During her dozen years as executive director, Marquez’s most difficult task was almost certainly leading the NMAA’s member schools through the complicated and controversial COVID-19 pandemic, which had tremendous ripple effects throughout the state’s prep sports universe.

“She brought stability, consistency, understanding. Those are just three of many things she brought to the organization,” said NMAA Board President Anthony Casados, the superintendent at Chama Valley Independent Schools in Tierra Amarilla. “What can I say? She’s the greatest.”

Young has been right on Marquez’s hip through these 12 years. He has largely handled much of the NMAA’s media matters, and he also, among other roles, is the organization’s point man for football.

Casados said there was no need to open up Marquez’s job to a nationwide search, not when the board felt it had the right candidate to succeed Marquez already in the building.

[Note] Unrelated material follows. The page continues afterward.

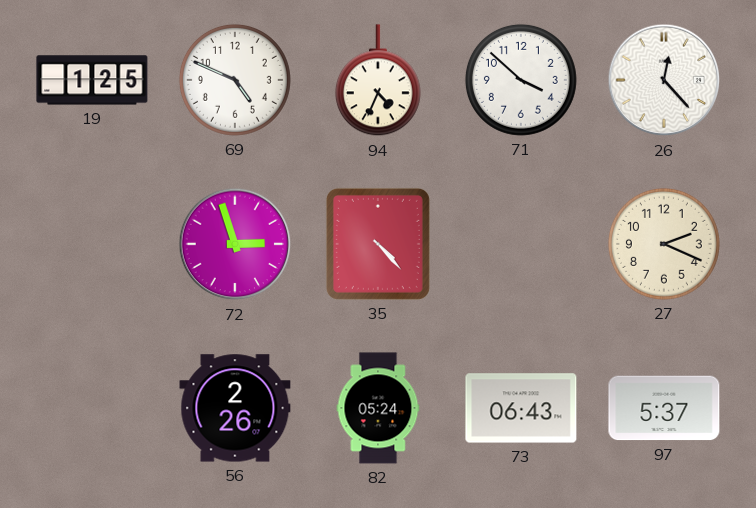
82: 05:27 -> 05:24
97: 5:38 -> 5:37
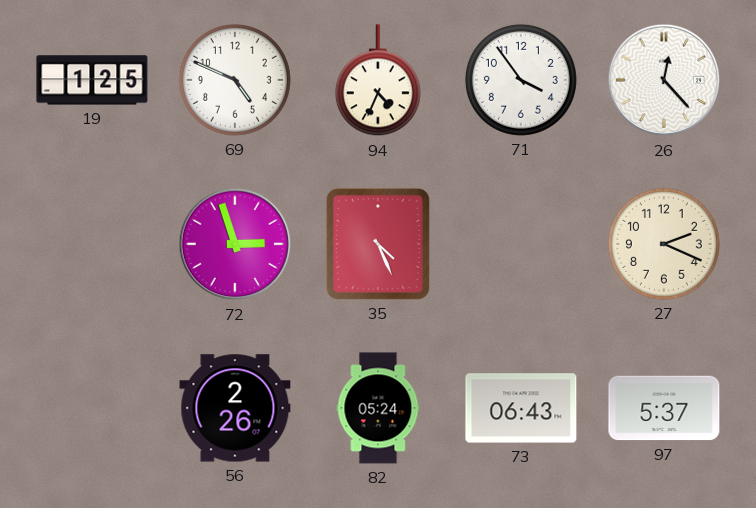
71: 3:52 -> 3:54
35: 4:23 -> 4:26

“I think the board has made a great selection,” Casados said. “He has been in the organization for a long time (19 years) and he’s been trained, working with Sally side by side.

“It’s a logical transition. We (could) open it up nationwide, but we know something about Dusty that we don’t know about anybody else.”

Albuquerque Public Schools Superintendent Dr. Gabriella Duran Blakey, who serves on the NMAA board, voted against Young being installed so quickly, but, she said, it was not because of a negative opinion related to Young.

“I voted ‘no’ because I felt like this should go out to the public,” Blakey said. “First, we should ask the membership what they’re looking for in a director, and we should go through a process.”

Young, who worked for both Tripp and Marquez, said he’d take some of his leadership directives from having worked under them, while also looking to create his own identity in the position.

“I will bring a combination of their leadership and, of course you want to make your own imprint as the leader of an organization like this,” Young said. “Time will tell exactly what that’s going to be.”